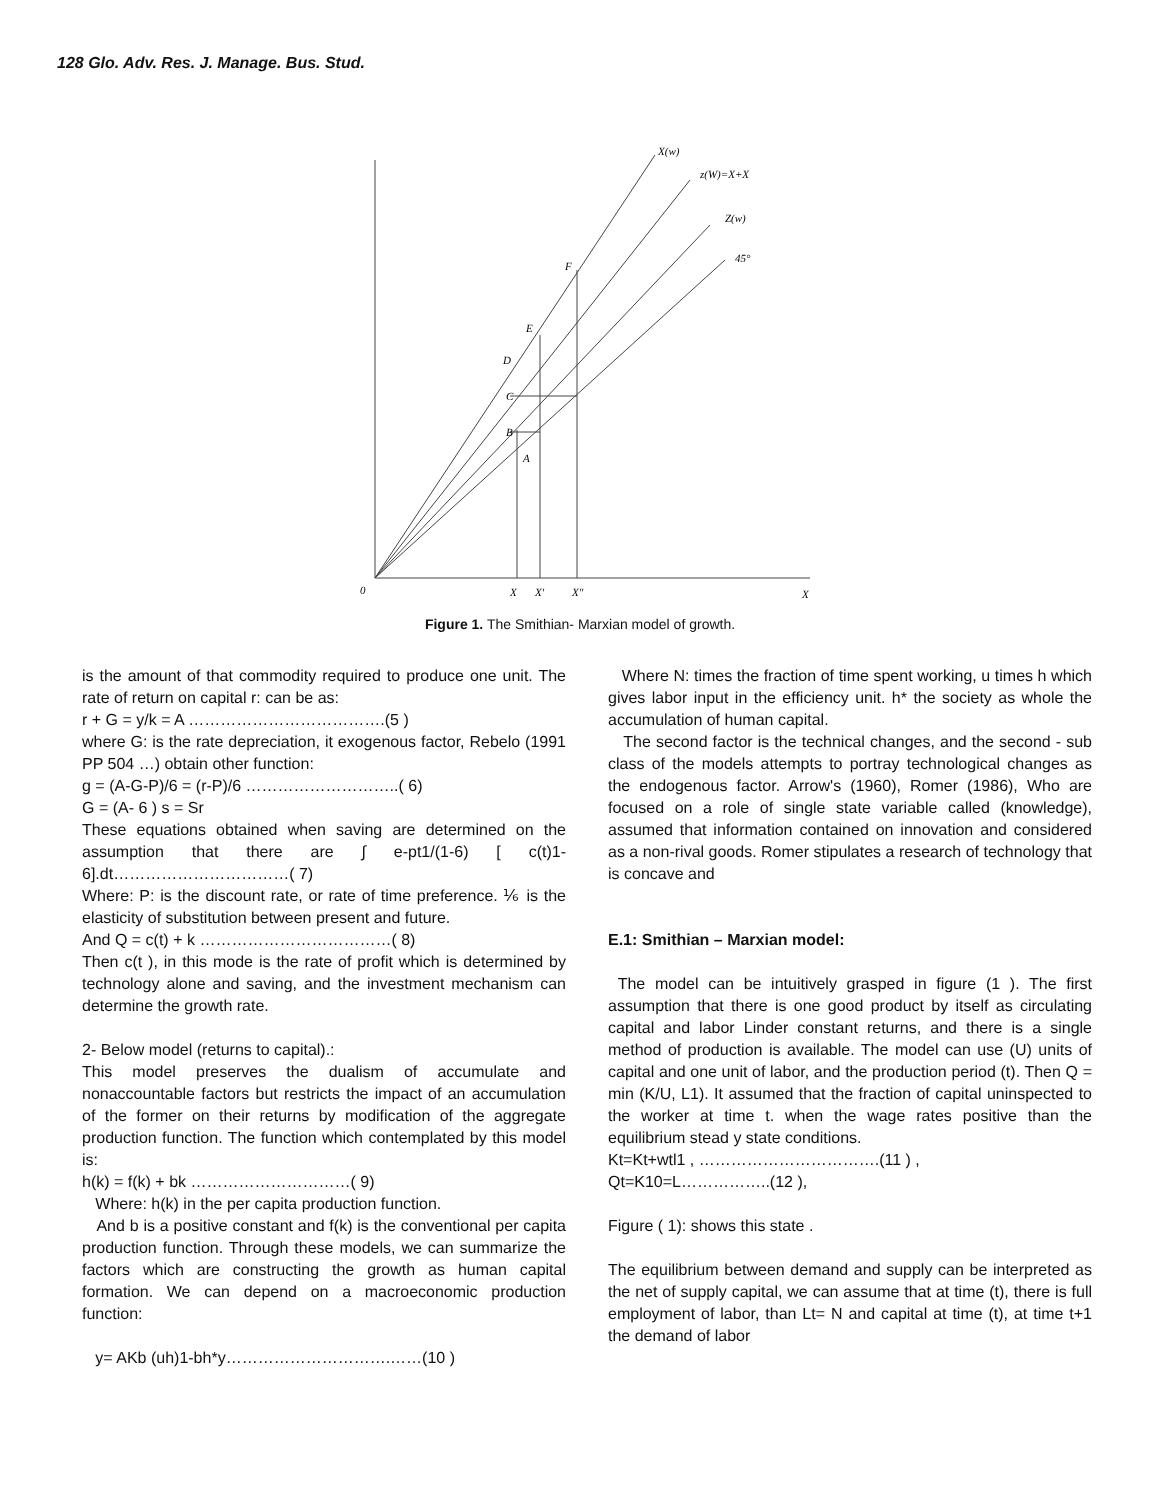128 Glo. Adv. Res. J. Manage. Bus. Stud.
X(w)
z(W)=X+X
Z(w)
45°
F
E
D
C
B
A
0
X
X'
X"
X
Figure 1. The Smithian- Marxian model of growth.
is the amount of that commodity required to produce one unit. The rate of return on capital r: can be as:
r + G = y/k = A ……………………………….(5 )
where G: is the rate depreciation, it exogenous factor, Rebelo (1991 PP 504 …) obtain other function:
g = (A-G-P)/6 = (r-P)/6 ………………………..( 6)
G = (A- 6 ) s = Sr
These equations obtained when saving are determined on the assumption that there are ∫ e-pt1/(1-6) [ c(t)1-6].dt……………………………( 7)
Where: P: is the discount rate, or rate of time preference. ⅙ is the elasticity of substitution between present and future.
And Q = c(t) + k ………………………………( 8)
Then c(t ), in this mode is the rate of profit which is determined by technology alone and saving, and the investment mechanism can determine the growth rate.
2- Below model (returns to capital).:
This model preserves the dualism of accumulate and nonaccountable factors but restricts the impact of an accumulation of the former on their returns by modification of the aggregate production function. The function which contemplated by this model is:
h(k) = f(k) + bk …………………………( 9)
Where: h(k) in the per capita production function.
And b is a positive constant and f(k) is the conventional per capita production function. Through these models, we can summarize the factors which are constructing the growth as human capital formation. We can depend on a macroeconomic production function:
y= AKb (uh)1-bh*y………………………….……(10 )
Where N: times the fraction of time spent working, u times h which gives labor input in the efficiency unit. h* the society as whole the accumulation of human capital.
The second factor is the technical changes, and the second - sub class of the models attempts to portray technological changes as the endogenous factor. Arrow's (1960), Romer (1986), Who are focused on a role of single state variable called (knowledge), assumed that information contained on innovation and considered as a non-rival goods. Romer stipulates a research of technology that is concave and
E.1: Smithian – Marxian model:
The model can be intuitively grasped in figure (1 ). The first assumption that there is one good product by itself as circulating capital and labor Linder constant returns, and there is a single method of production is available. The model can use (U) units of capital and one unit of labor, and the production period (t). Then Q = min (K/U, L1). It assumed that the fraction of capital uninspected to the worker at time t. when the wage rates positive than the equilibrium stead y state conditions.
Kt=Kt+wtl1 , …………………………….(11 ) ,
Qt=K10=L……………..(12 ),
Figure ( 1): shows this state .
The equilibrium between demand and supply can be interpreted as the net of supply capital, we can assume that at time (t), there is full employment of labor, than Lt= N and capital at time (t), at time t+1 the demand of labor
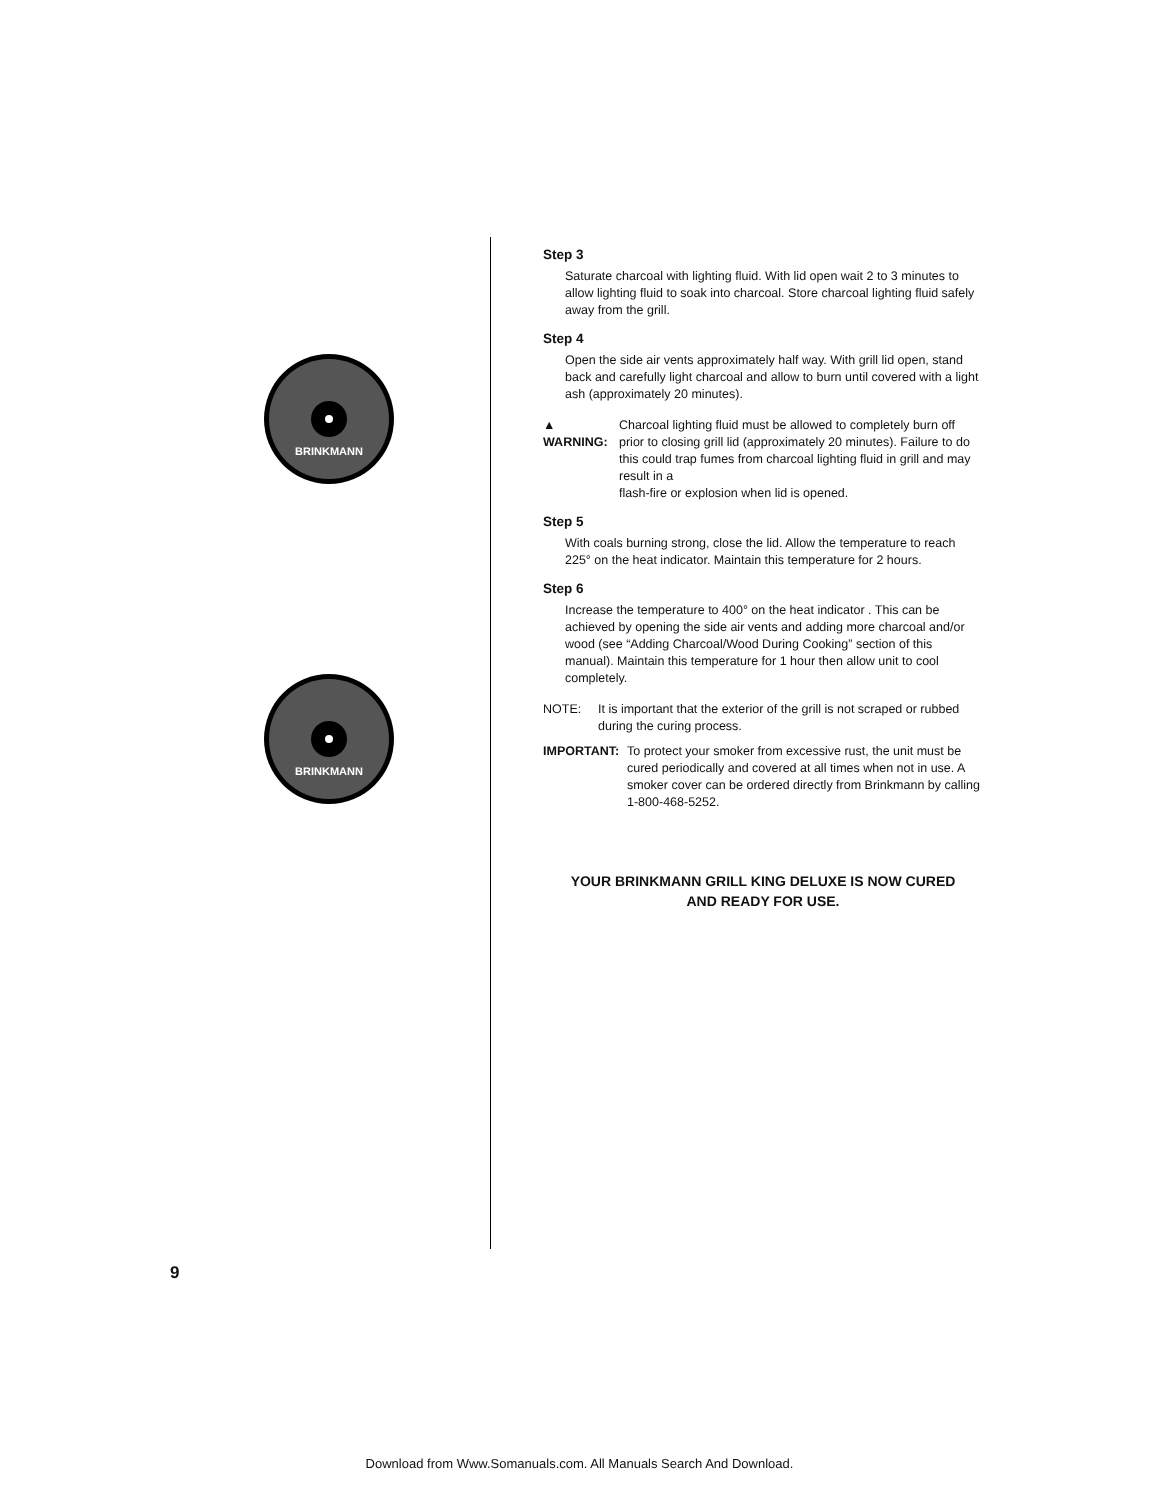BRINKMANN
BRINKMANN
Step 3
Saturate charcoal with lighting fluid. With lid open wait 2 to 3 minutes to allow lighting fluid to soak into charcoal. Store charcoal lighting fluid safely away from the grill.
Step 4
Open the side air vents approximately half way. With grill lid open, stand back and carefully light charcoal and allow to burn until covered with a light ash (approximately 20 minutes).
▲ WARNING: Charcoal lighting fluid must be allowed to completely burn off prior to closing grill lid (approximately 20 minutes). Failure to do this could trap fumes from charcoal lighting fluid in grill and may result in a
flash-fire or explosion when lid is opened.
Step 5
With coals burning strong, close the lid. Allow the temperature to reach 225° on the heat indicator. Maintain this temperature for 2 hours.
Step 6
Increase the temperature to 400° on the heat indicator . This can be achieved by opening the side air vents and adding more charcoal and/or wood (see “Adding Charcoal/Wood During Cooking” section of this manual). Maintain this temperature for 1 hour then allow unit to cool completely.
NOTE: It is important that the exterior of the grill is not scraped or rubbed during the curing process.
IMPORTANT: To protect your smoker from excessive rust, the unit must be cured periodically and covered at all times when not in use. A smoker cover can be ordered directly from Brinkmann by calling 1-800-468-5252.
YOUR BRINKMANN GRILL KING DELUXE IS NOW CURED
AND READY FOR USE.
9
Download from Www.Somanuals.com. All Manuals Search And Download.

| What to do |
Repeat the records above exactly, leaving out any pictures they contain.

| Result of this task |
128 Glo. Adv. Res. J. Manage. Bus. Stud.
X(w)
z(W)=X+X
Z(w)
45°
F
E
D
C
B
A
0
X
X'
X"
X
Figure 1. The Smithian- Marxian model of growth.
is the amount of that commodity required to produce one unit. The rate of return on capital r: can be as:
r + G = y/k = A ……………………………….(5 )
where G: is the rate depreciation, it exogenous factor, Rebelo (1991 PP 504 …) obtain other function:
g = (A-G-P)/6 = (r-P)/6 ………………………..( 6)
G = (A- 6 ) s = Sr
These equations obtained when saving are determined on the assumption that there are ∫ e-pt1/(1-6) [ c(t)1-6].dt……………………………( 7)
Where: P: is the discount rate, or rate of time preference. ⅙ is the elasticity of substitution between present and future.
And Q = c(t) + k ………………………………( 8)
Then c(t ), in this mode is the rate of profit which is determined by technology alone and saving, and the investment mechanism can determine the growth rate.
2- Below model (returns to capital).:
This model preserves the dualism of accumulate and nonaccountable factors but restricts the impact of an accumulation of the former on their returns by modification of the aggregate production function. The function which contemplated by this model is:
h(k) = f(k) + bk …………………………( 9)
Where: h(k) in the per capita production function.
And b is a positive constant and f(k) is the conventional per capita production function. Through these models, we can summarize the factors which are constructing the growth as human capital formation. We can depend on a macroeconomic production function:
y= AKb (uh)1-bh*y………………………….……(10 )
Where N: times the fraction of time spent working, u times h which gives labor input in the efficiency unit. h* the society as whole the accumulation of human capital.
The second factor is the technical changes, and the second - sub class of the models attempts to portray technological changes as the endogenous factor. Arrow's (1960), Romer (1986), Who are focused on a role of single state variable called (knowledge), assumed that information contained on innovation and considered as a non-rival goods. Romer stipulates a research of technology that is concave and
E.1: Smithian – Marxian model:
The model can be intuitively grasped in figure (1 ). The first assumption that there is one good product by itself as circulating capital and labor Linder constant returns, and there is a single method of production is available. The model can use (U) units of capital and one unit of labor, and the production period (t). Then Q = min (K/U, L1). It assumed that the fraction of capital uninspected to the worker at time t. when the wage rates positive than the equilibrium stead y state conditions.
Kt=Kt+wtl1 , …………………………….(11 ) ,
Qt=K10=L……………..(12 ),
Figure ( 1): shows this state .
The equilibrium between demand and supply can be interpreted as the net of supply capital, we can assume that at time (t), there is full employment of labor, than Lt= N and capital at time (t), at time t+1 the demand of labor
BRINKMANN
BRINKMANN
Step 3
Saturate charcoal with lighting fluid. With lid open wait 2 to 3 minutes to allow lighting fluid to soak into charcoal. Store charcoal lighting fluid safely away from the grill.
Step 4
Open the side air vents approximately half way. With grill lid open, stand back and carefully light charcoal and allow to burn until covered with a light ash (approximately 20 minutes).
▲ WARNING: Charcoal lighting fluid must be allowed to completely burn off prior to closing grill lid (approximately 20 minutes). Failure to do this could trap fumes from charcoal lighting fluid in grill and may result in a
flash-fire or explosion when lid is opened.
Step 5
With coals burning strong, close the lid. Allow the temperature to reach 225° on the heat indicator. Maintain this temperature for 2 hours.
Step 6
Increase the temperature to 400° on the heat indicator . This can be achieved by opening the side air vents and adding more charcoal and/or wood (see “Adding Charcoal/Wood During Cooking” section of this manual). Maintain this temperature for 1 hour then allow unit to cool completely.
NOTE: It is important that the exterior of the grill is not scraped or rubbed during the curing process.
IMPORTANT: To protect your smoker from excessive rust, the unit must be cured periodically and covered at all times when not in use. A smoker cover can be ordered directly from Brinkmann by calling 1-800-468-5252.
YOUR BRINKMANN GRILL KING DELUXE IS NOW CURED
AND READY FOR USE.
9
Download from Www.Somanuals.com. All Manuals Search And Download.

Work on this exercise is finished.